EXERCISE INSTRUCTIONS: Please take the lines from the one holding "ей надоела, и" through the one holding "устала от поисков, она" in the data below and copy them exactly.

*** INPUT RECORDS ***

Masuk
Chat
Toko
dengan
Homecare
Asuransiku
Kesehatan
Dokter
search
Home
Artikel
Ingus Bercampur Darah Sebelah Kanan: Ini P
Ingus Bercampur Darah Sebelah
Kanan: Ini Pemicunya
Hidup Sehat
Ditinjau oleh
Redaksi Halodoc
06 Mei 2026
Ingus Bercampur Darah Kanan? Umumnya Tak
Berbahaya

***
*** INPUT RECORDS ***

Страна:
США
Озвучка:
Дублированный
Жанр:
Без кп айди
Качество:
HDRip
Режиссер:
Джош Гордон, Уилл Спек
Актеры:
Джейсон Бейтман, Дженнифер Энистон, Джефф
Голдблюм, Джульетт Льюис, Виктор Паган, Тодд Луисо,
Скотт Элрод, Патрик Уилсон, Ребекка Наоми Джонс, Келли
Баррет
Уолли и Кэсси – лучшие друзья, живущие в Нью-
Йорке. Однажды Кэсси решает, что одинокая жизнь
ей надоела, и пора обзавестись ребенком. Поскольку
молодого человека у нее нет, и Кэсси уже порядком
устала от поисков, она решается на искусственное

***
*** INPUT RECORDS ***

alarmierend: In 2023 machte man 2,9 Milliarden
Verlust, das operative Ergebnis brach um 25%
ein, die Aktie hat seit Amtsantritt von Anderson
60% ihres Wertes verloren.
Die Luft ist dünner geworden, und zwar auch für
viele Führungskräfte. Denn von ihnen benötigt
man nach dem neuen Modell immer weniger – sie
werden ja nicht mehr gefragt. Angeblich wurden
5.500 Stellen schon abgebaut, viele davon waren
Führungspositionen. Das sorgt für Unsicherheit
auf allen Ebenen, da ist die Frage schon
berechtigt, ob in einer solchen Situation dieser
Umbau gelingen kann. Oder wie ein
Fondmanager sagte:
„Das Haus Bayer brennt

***

ANSWER FOR THIS EXERCISE:
ей надоела, и пора обзавестись ребенком. Поскольку
молодого человека у нее нет, и Кэсси уже порядком
устала от поисков, она решается на искусственное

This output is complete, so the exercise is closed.